Before answering the questions, let’s discuss some of the terminology mentioned in the error.
This refers to an internal automated process called the Sync Translator which has the role of translating “Realm” data in the client into Atlas data, and vice versa. This process creates and executes instructions in the Sync metadata that allow syncing to take place between mobile devices and Atlas.
This Change Stream is a MongoDB feature that lets applications watch collections for real-time data changes recorded in the Oplog (Operations Log). The Sync Translator uses change streams to check for writes that occur and translate them into instructions so that documents/objects can be synced between the Sync client and your Atlas database(s). Similarly, Triggers use change streams to watch for data changes and fire executions on the operation types configured in the trigger.
The Resume Token is a point in time in your oplog which the change stream uses to process Change Events recorded in the oplog. If the resume token cannot be found, the Sync Translator or Trigger will not know from which point in time it needs to continue processing change events.
If the Sync translator loses the token, it can result a non-recoverable error to be thrown where Sync needs to be terminated and restarted in order for a new token to created. This means the metadata instructions that have been created thus far need to be cleared/reset and rebuilt again using what is in Atlas. The existing clients will need to also undergo a Client Reset to continue using sync. For this reason, we recommend including client reset handling in your app to take care of this automatically.
Similarly, if a trigger loses its resume token it will not know from which point in time it needs to process events and as such the trigger will go into a suspended state and must be restarted without a resume token. Unfortunately this means the trigger will not be able to process change events prior to the restart of the trigger without token and can only fire on new events that occur. For further information please see other root causes for trigger suspensions can be suspended.

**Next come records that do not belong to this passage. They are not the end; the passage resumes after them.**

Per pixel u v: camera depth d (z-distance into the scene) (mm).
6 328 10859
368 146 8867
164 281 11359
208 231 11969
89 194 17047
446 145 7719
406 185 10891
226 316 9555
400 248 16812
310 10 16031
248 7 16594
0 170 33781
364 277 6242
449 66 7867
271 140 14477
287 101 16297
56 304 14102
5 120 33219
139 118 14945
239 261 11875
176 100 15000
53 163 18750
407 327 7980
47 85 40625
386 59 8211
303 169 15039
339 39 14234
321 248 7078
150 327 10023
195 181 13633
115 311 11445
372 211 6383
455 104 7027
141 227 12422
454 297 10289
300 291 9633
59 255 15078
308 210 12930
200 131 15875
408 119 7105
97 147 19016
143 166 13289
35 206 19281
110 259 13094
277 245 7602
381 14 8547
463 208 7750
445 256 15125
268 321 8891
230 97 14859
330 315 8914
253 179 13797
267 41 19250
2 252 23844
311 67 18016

Cause of ChangeStreamHistoryLost errors
As discussed above, this is usually due to the change stream used by the translator process not being able to find its resume token. This is most commonly caused by insufficient cluster resources. We recommend a general minimum of an M10 cluster for a production Realm app using Sync, and a best practice minimum of M30 cluster (or greater depending on needs). This will ensure that your app is not affected by other clusters which utilise the shared resources in a shared cluster. Please ensure your app uses a dedicated cluster tier before deploying the Realm app live into production. If you choose to later upgrade from a shared tier to a dedicated tier cluster, you will need to undergo a sync termination as part of the process causing a potential inconvenience to the users.
If you have a dedicated cluster tier and experience this error, it is most likely due to the Oplog size on the cluster being insufficient. The oplog size determines how much room there is for change events to be written in the oplog. If there is a surge of writes occurring in your cluster, it will cause more entries to be written into the oplog and as a result may force the resume token to fall outside of the Oplog Replication Window (a graph you can find in your Cluster Metrics). Please increase your oplog size so that there is at least 48 hours of replication oplog window available at any given time.